Task item – In the records below, swap each "lens line" for "intrinsics line" and reproduce everything else unchanged. Leave the pictures out of your answer.
START Supplied material
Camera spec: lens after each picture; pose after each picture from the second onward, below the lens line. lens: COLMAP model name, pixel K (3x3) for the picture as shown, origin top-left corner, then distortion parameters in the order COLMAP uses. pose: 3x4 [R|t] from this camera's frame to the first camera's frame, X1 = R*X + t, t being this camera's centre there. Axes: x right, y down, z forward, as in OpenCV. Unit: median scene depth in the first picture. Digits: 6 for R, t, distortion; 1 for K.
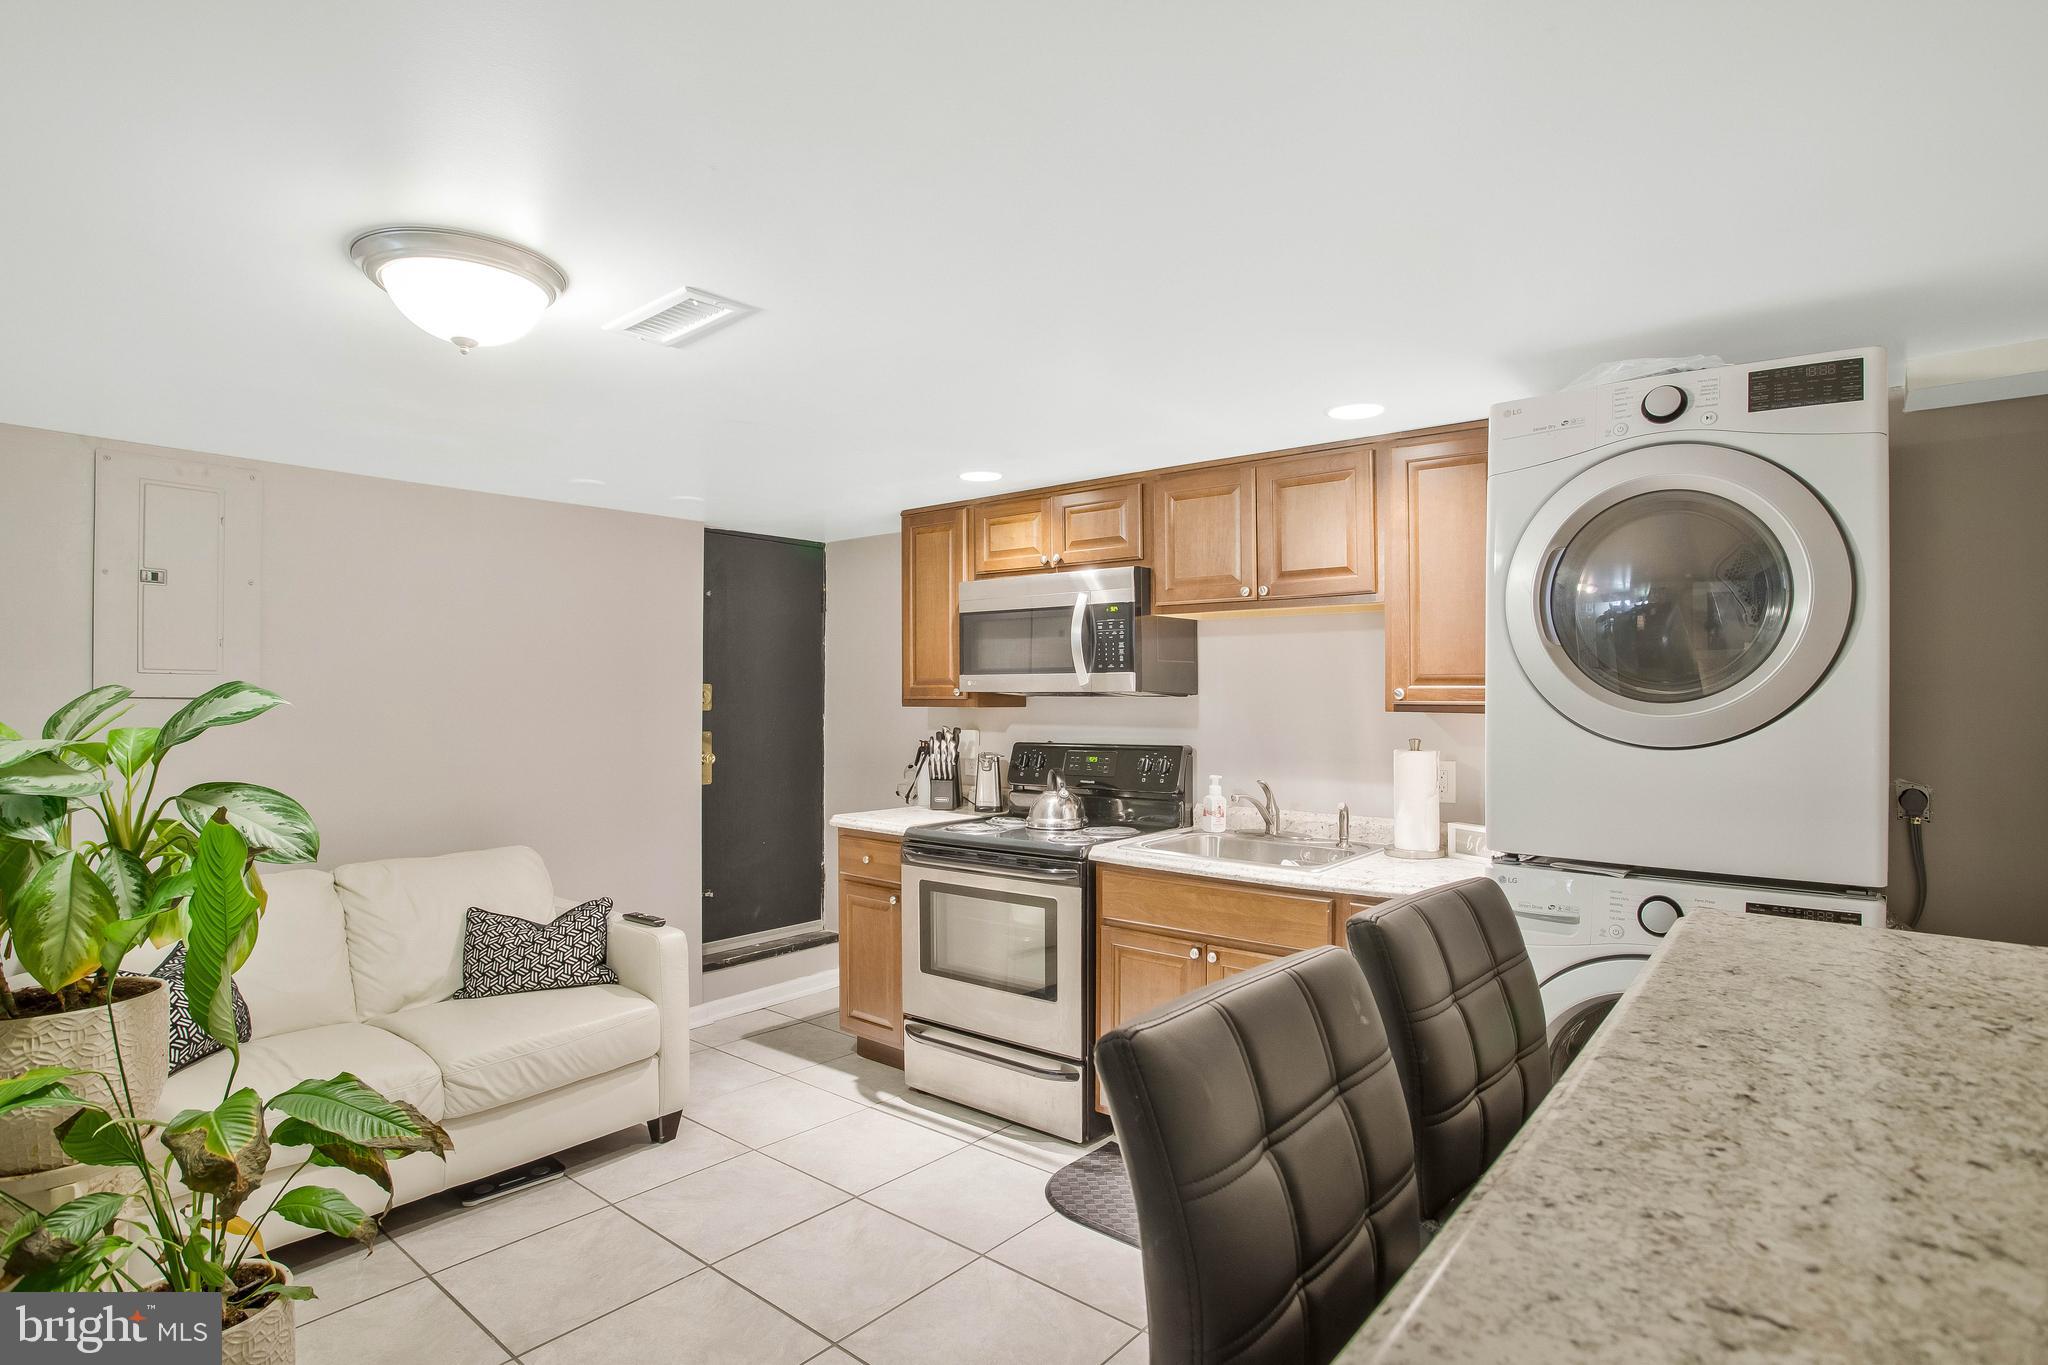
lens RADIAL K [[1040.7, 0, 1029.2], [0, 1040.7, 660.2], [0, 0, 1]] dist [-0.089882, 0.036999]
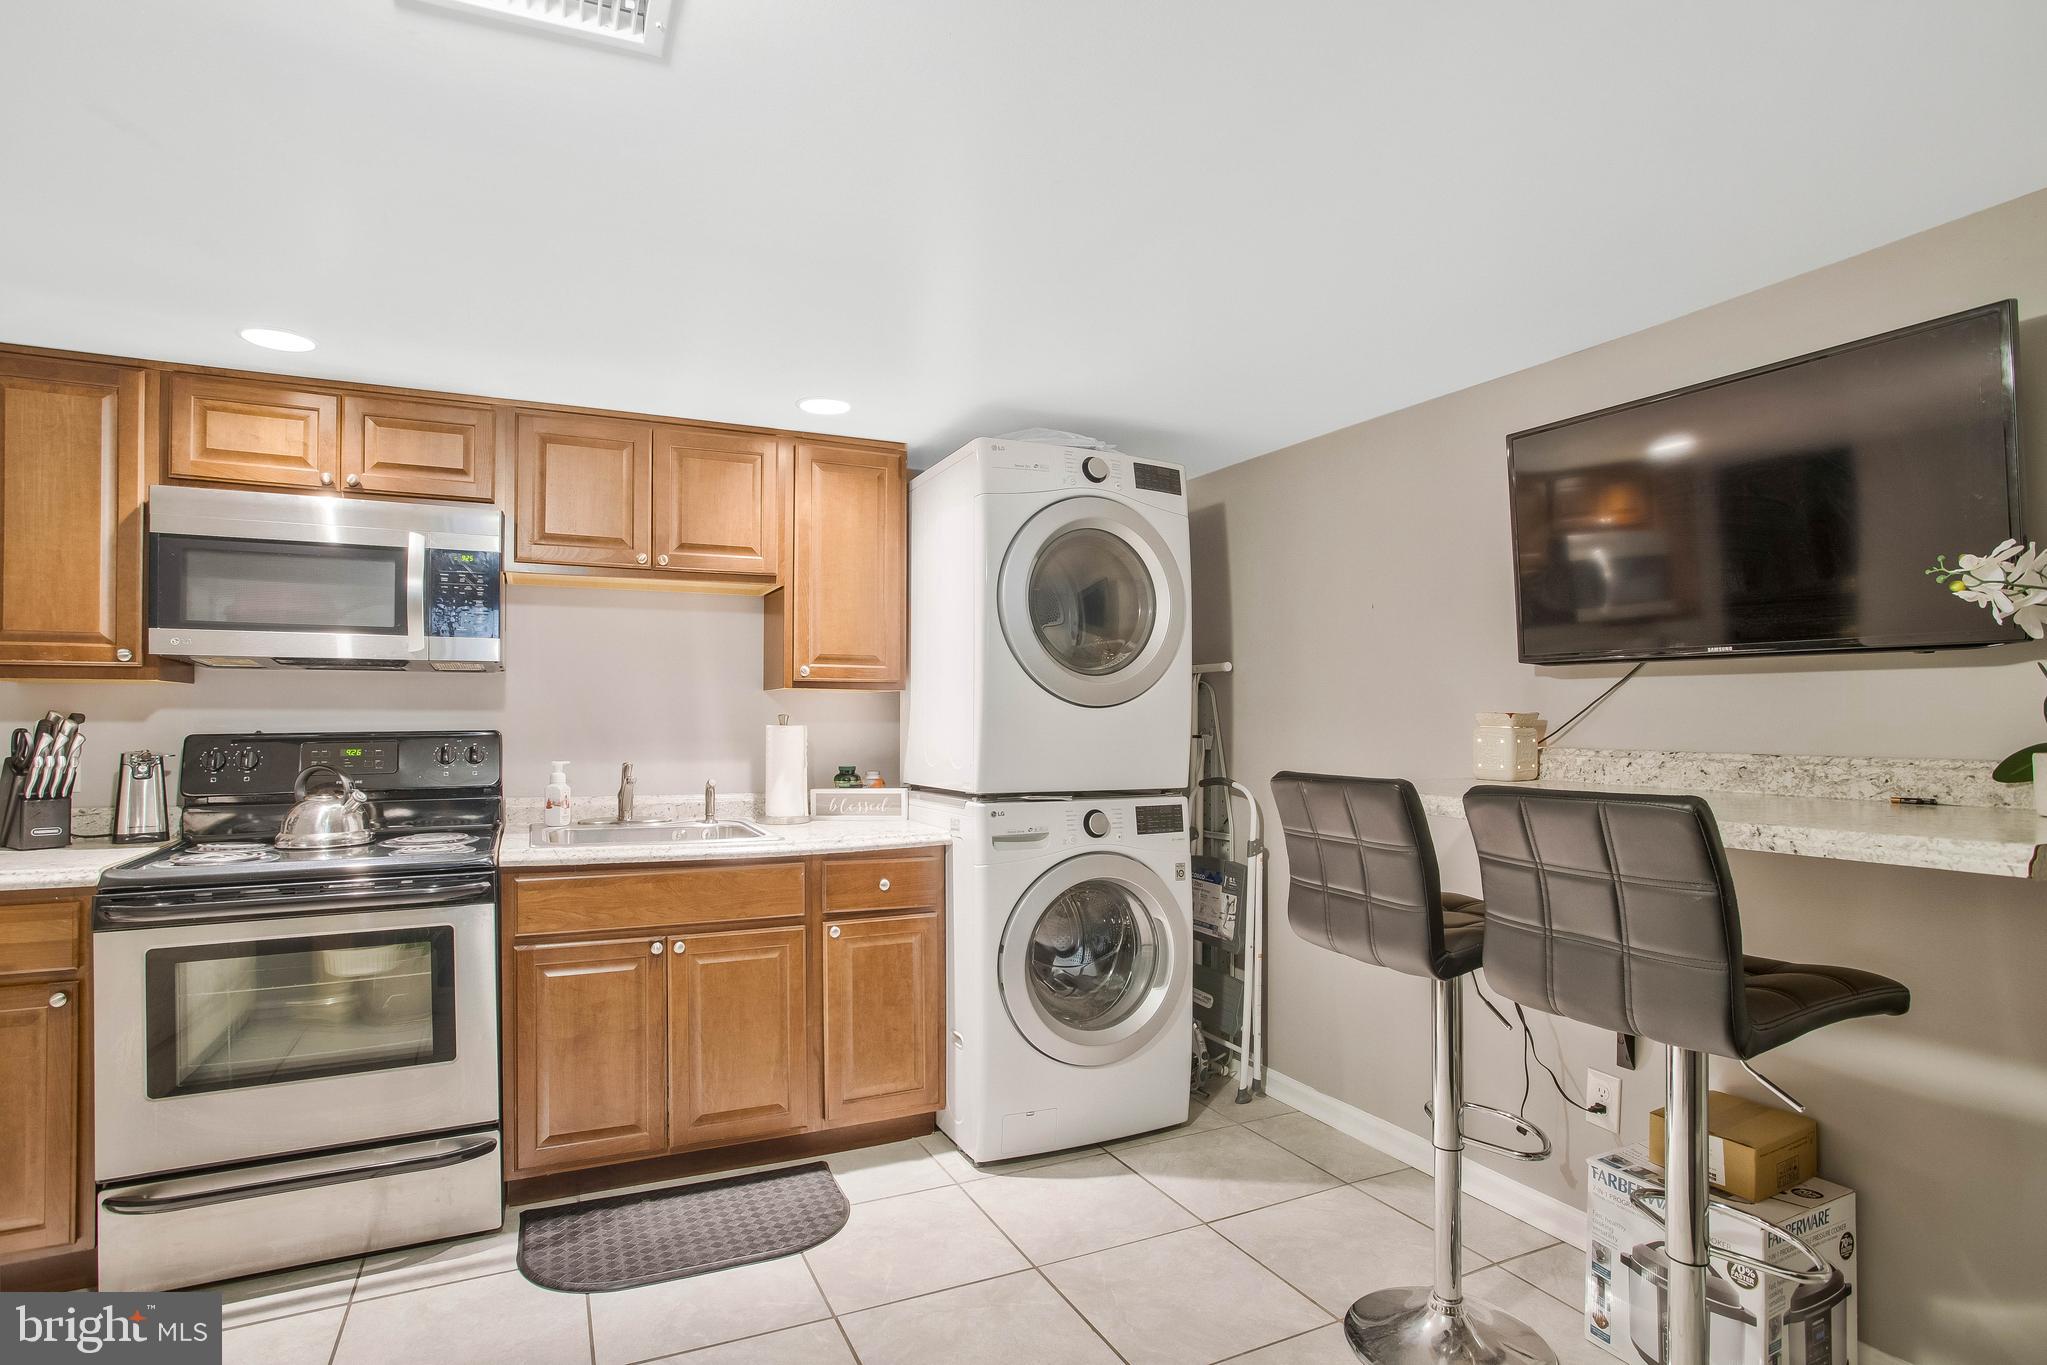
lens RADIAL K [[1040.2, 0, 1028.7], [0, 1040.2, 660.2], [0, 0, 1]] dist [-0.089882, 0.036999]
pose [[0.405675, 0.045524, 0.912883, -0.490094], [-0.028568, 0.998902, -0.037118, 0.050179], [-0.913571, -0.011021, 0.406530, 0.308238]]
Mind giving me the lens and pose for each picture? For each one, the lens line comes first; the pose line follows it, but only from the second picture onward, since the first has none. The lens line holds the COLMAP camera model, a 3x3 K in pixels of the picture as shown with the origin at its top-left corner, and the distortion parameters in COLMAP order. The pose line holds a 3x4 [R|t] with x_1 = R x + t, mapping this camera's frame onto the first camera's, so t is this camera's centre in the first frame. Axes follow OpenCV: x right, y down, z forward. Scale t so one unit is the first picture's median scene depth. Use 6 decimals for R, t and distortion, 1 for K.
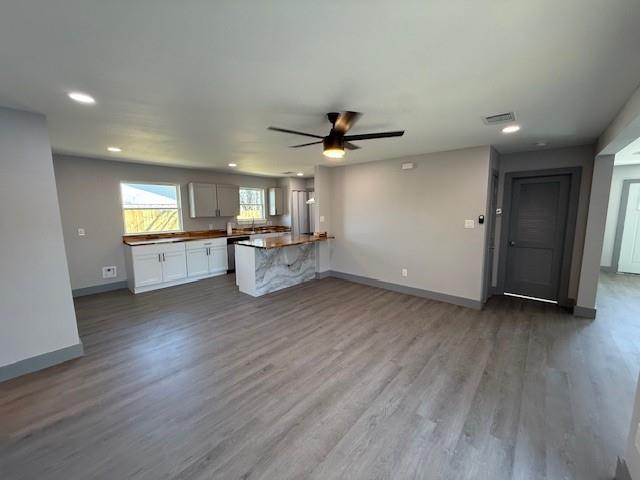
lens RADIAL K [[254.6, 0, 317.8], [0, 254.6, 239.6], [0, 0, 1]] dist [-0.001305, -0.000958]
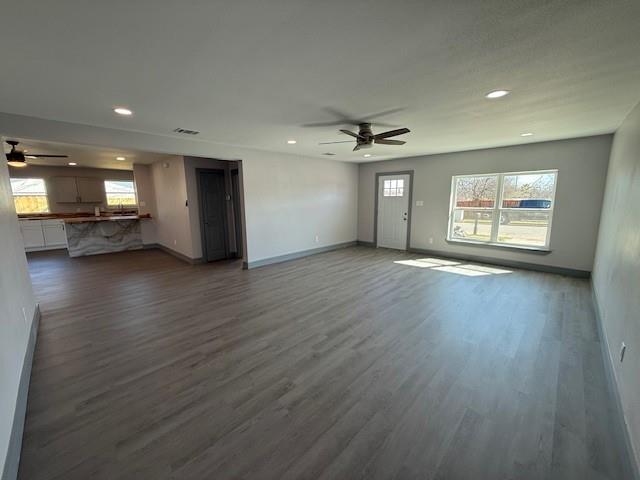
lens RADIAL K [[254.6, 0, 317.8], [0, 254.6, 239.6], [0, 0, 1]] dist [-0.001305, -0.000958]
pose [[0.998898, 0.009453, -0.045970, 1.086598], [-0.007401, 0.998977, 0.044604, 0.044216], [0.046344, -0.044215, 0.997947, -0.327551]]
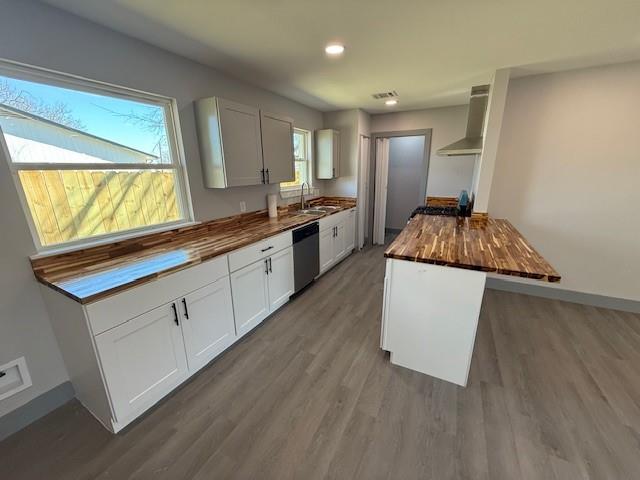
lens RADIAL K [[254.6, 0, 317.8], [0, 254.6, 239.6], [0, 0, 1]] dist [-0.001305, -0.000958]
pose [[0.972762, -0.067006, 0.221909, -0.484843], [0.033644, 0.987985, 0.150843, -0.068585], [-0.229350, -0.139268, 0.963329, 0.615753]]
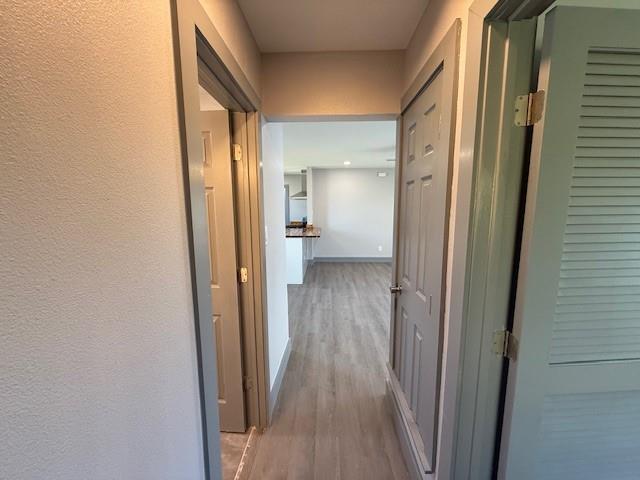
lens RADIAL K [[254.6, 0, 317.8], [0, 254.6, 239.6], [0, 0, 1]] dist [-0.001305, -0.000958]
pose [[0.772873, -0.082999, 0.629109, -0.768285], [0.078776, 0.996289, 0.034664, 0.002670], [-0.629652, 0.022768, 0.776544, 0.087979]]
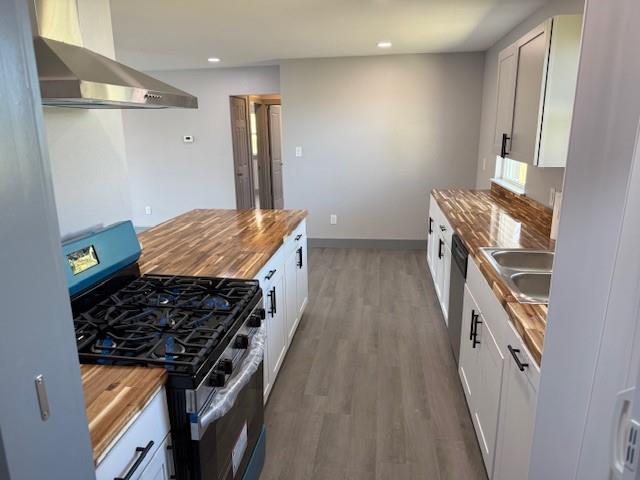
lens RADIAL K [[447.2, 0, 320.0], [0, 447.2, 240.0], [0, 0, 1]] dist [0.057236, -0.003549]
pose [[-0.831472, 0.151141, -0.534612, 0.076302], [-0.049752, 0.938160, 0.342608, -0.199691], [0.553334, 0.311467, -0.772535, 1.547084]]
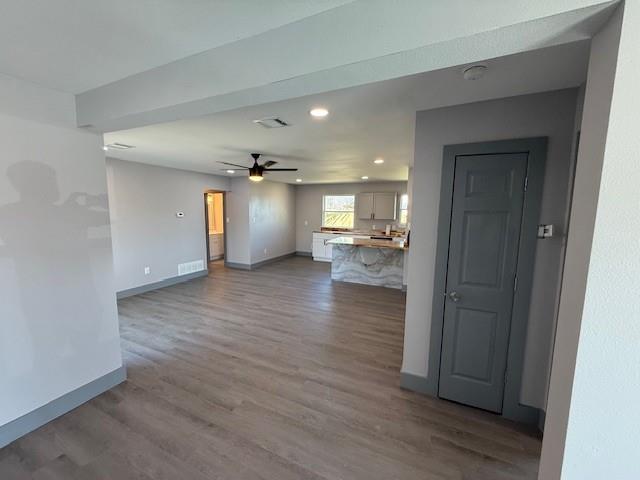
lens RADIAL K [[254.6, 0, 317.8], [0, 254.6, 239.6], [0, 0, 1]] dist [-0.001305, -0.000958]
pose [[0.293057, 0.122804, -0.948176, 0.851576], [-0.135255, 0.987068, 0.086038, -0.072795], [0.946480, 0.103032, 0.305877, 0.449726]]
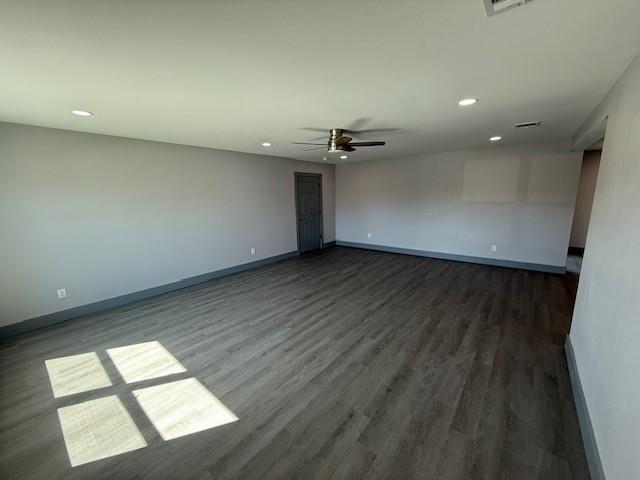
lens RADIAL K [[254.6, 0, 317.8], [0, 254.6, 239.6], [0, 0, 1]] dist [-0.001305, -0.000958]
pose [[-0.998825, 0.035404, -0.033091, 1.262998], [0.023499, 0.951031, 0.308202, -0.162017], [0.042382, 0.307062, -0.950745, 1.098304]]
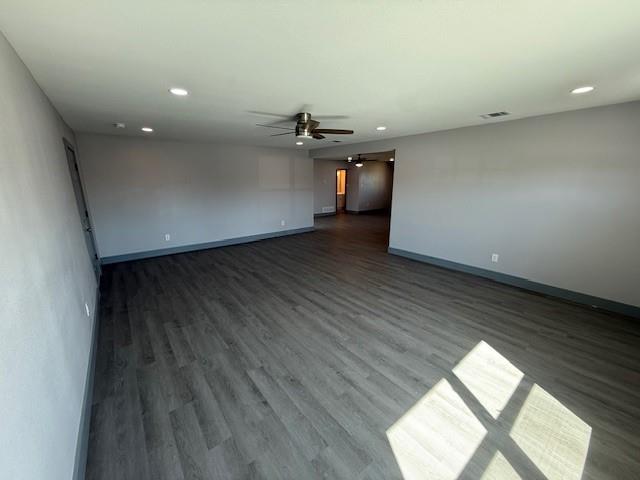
END Supplied material
Written reply –
Camera spec: lens after each picture; pose after each picture from the second onward, below the intrinsics line. lens: COLMAP model name, pixel K (3x3) for the picture as shown, origin top-left corner, then distortion parameters in the order COLMAP uses. pose: 3x4 [R|t] from this camera's frame to the first camera's frame, X1 = R*X + t, t being this camera's centre there. Axes: x right, y down, z forward, as in OpenCV. Unit: median scene depth in the first picture. Digits: 6 for R, t, distortion; 1 for K.
lens RADIAL K [[1040.7, 0, 1029.2], [0, 1040.7, 660.2], [0, 0, 1]] dist [-0.089882, 0.036999]
lens RADIAL K [[1040.2, 0, 1028.7], [0, 1040.2, 660.2], [0, 0, 1]] dist [-0.089882, 0.036999]
pose [[0.405675, 0.045524, 0.912883, -0.490094], [-0.028568, 0.998902, -0.037118, 0.050179], [-0.913571, -0.011021, 0.406530, 0.308238]]
Mind giving me the lens and pose for each picture? For each one, the intrinsics line comes first; the pose line follows it, but only from the second picture onward, since the first has none. The intrinsics line holds the COLMAP camera model, a 3x3 K in pixels of the picture as shown with the origin at its top-left corner, and the distortion parameters in COLMAP order. The pose line holds a 3x4 [R|t] with x_1 = R x + t, mapping this camera's frame onto the first camera's, so t is this camera's centre in the first frame. Axes follow OpenCV: x right, y down, z forward. Scale t so one unit is the first picture's median scene depth. Use 6 decimals for R, t and distortion, 1 for K.
lens RADIAL K [[254.6, 0, 317.8], [0, 254.6, 239.6], [0, 0, 1]] dist [-0.001305, -0.000958]
lens RADIAL K [[254.6, 0, 317.8], [0, 254.6, 239.6], [0, 0, 1]] dist [-0.001305, -0.000958]
pose [[0.998898, 0.009453, -0.045970, 1.086598], [-0.007401, 0.998977, 0.044604, 0.044216], [0.046344, -0.044215, 0.997947, -0.327551]]
lens RADIAL K [[254.6, 0, 317.8], [0, 254.6, 239.6], [0, 0, 1]] dist [-0.001305, -0.000958]
pose [[0.972762, -0.067006, 0.221909, -0.484843], [0.033644, 0.987985, 0.150843, -0.068585], [-0.229350, -0.139268, 0.963329, 0.615753]]
lens RADIAL K [[254.6, 0, 317.8], [0, 254.6, 239.6], [0, 0, 1]] dist [-0.001305, -0.000958]
pose [[0.772873, -0.082999, 0.629109, -0.768285], [0.078776, 0.996289, 0.034664, 0.002670], [-0.629652, 0.022768, 0.776544, 0.087979]]
lens RADIAL K [[447.2, 0, 320.0], [0, 447.2, 240.0], [0, 0, 1]] dist [0.057236, -0.003549]
pose [[-0.831472, 0.151141, -0.534612, 0.076302], [-0.049752, 0.938160, 0.342608, -0.199691], [0.553334, 0.311467, -0.772535, 1.547084]]
lens RADIAL K [[254.6, 0, 317.8], [0, 254.6, 239.6], [0, 0, 1]] dist [-0.001305, -0.000958]
pose [[0.293057, 0.122804, -0.948176, 0.851576], [-0.135255, 0.987068, 0.086038, -0.072795], [0.946480, 0.103032, 0.305877, 0.449726]]
lens RADIAL K [[254.6, 0, 317.8], [0, 254.6, 239.6], [0, 0, 1]] dist [-0.001305, -0.000958]
pose [[-0.998825, 0.035404, -0.033091, 1.262998], [0.023499, 0.951031, 0.308202, -0.162017], [0.042382, 0.307062, -0.950745, 1.098304]]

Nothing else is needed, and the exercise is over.